Note that numbering is different between `traceback()` and `where`, and that `recover()` displays calls in the opposite order, and omits the call to `stop()`. RStudio displays calls in the same order as `traceback()` but omits the numbers.

```{r, eval = FALSE, echo = FALSE}
f <- function(x) g(x)
g <- function(x) h(x)
h <- function(x) stop("Error")
f(); traceback()
options(error = browser); f()
options(error = recover); f()
options(error = NULL)
```

### Other types of failure

There are other ways for a function to fail apart from throwing an error or returning an incorrect result.

* A function may generate an unexpected warning. The easiest way to track down
  warnings is to convert them into errors with `options(warn = 2)` and use the
  regular debugging tools. When you do this you'll see some extra calls
  in the call stack, like `doWithOneRestart()`, `withOneRestart()`,
  `withRestarts()`, and `.signalSimpleWarning()`. Ignore these: they are
  internal functions used to turn warnings into errors.
  \index{debugging!warnings}

* A function may generate an unexpected message. There's no built-in tool to
  help solve this problem, but it's possible to create one:
  \index{debugging!messages}

    ```{r, eval = FALSE}
    message2error <- function(code) {
      withCallingHandlers(code, message = function(e) stop(e))
    }

    f <- function() g()
    g <- function() message("Hi!")
    g()
    # Hi!   
    message2error(g())
    # Error in message("Hi!"): Hi!
    traceback()
    # 10: stop(e) at #2
    # 9: (function (e) stop(e))(list(message = "Hi!\n", 
    #      call = message("Hi!")))
    # 8: signalCondition(cond)
    # 7: doWithOneRestart(return(expr), restart)
    # 6: withOneRestart(expr, restarts[[1L]])
    # 5: withRestarts()
    # 4: message("Hi!") at #1
    # 3: g()
    # 2: withCallingHandlers(code, message = function(e) stop(e)) 
    #      at #2
    # 1: message2error(g())
    ```

    As with warnings, you'll need to ignore some of the calls on the traceback
    (i.e., the first two and the last six).

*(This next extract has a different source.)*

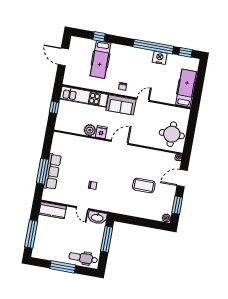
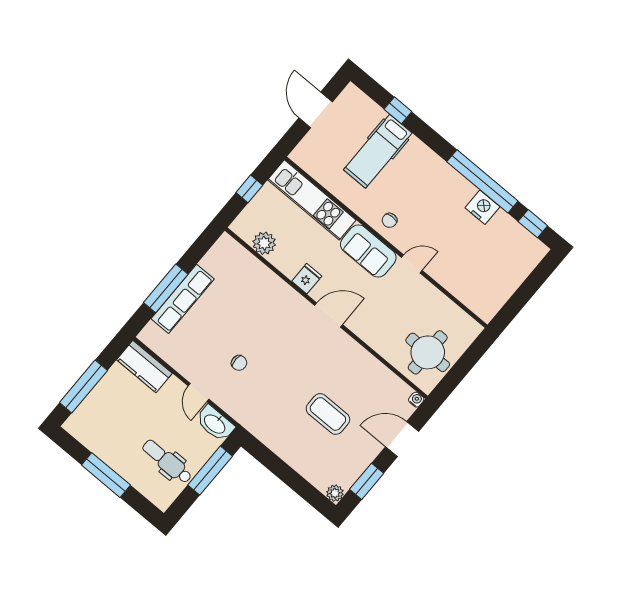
hospital bed: (186, 88) -> (498, 286), removed
plant: (90, 130) -> (264, 243), moved
dental chair: (83, 258) -> (167, 462), moved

* A function might never return. This is particularly hard to debug
  automatically, but sometimes terminating the function and looking at the
  call stack is informative. Otherwise, use the basic debugging strategies
  described above.

* The worst scenario is that your code might crash R completely, leaving you
  with no way to interactively debug your code. This indicates a bug in the
  underlying C code. This is hard to debug. Sometimes an interactive debugger,
  like `gdb`, can be useful, but describing how to use it is beyond the
  scope of this book. \index{debugging!C code}

    If the crash is caused by base R code, post a reproducible example to R-help.
    If it's in a package, contact the package maintainer. If it's your own C or
    C++ code, you'll need to use numerous `print()` statements to narrow down
    the location of the bug, and then you'll need to use many more print
    statements to figure out which data structure doesn't have the properties
    that you expect.

## Quiz answers {#debugging-answers}

1. The most useful tool to determine where a error occurred is `traceback()`.
   Or use RStudio, which displays it automatically where an error occurs.
   
1. `browser()` pauses execution at the specified line and allows you to
   enter an interactive environment. In that environment, there are five
   useful commands: `n`, execute the next command; `s`, step into the 
   next function; `f`, finish the current loop or function; `c`, continue
   execution normally; `Q`, stop the function and return to the console.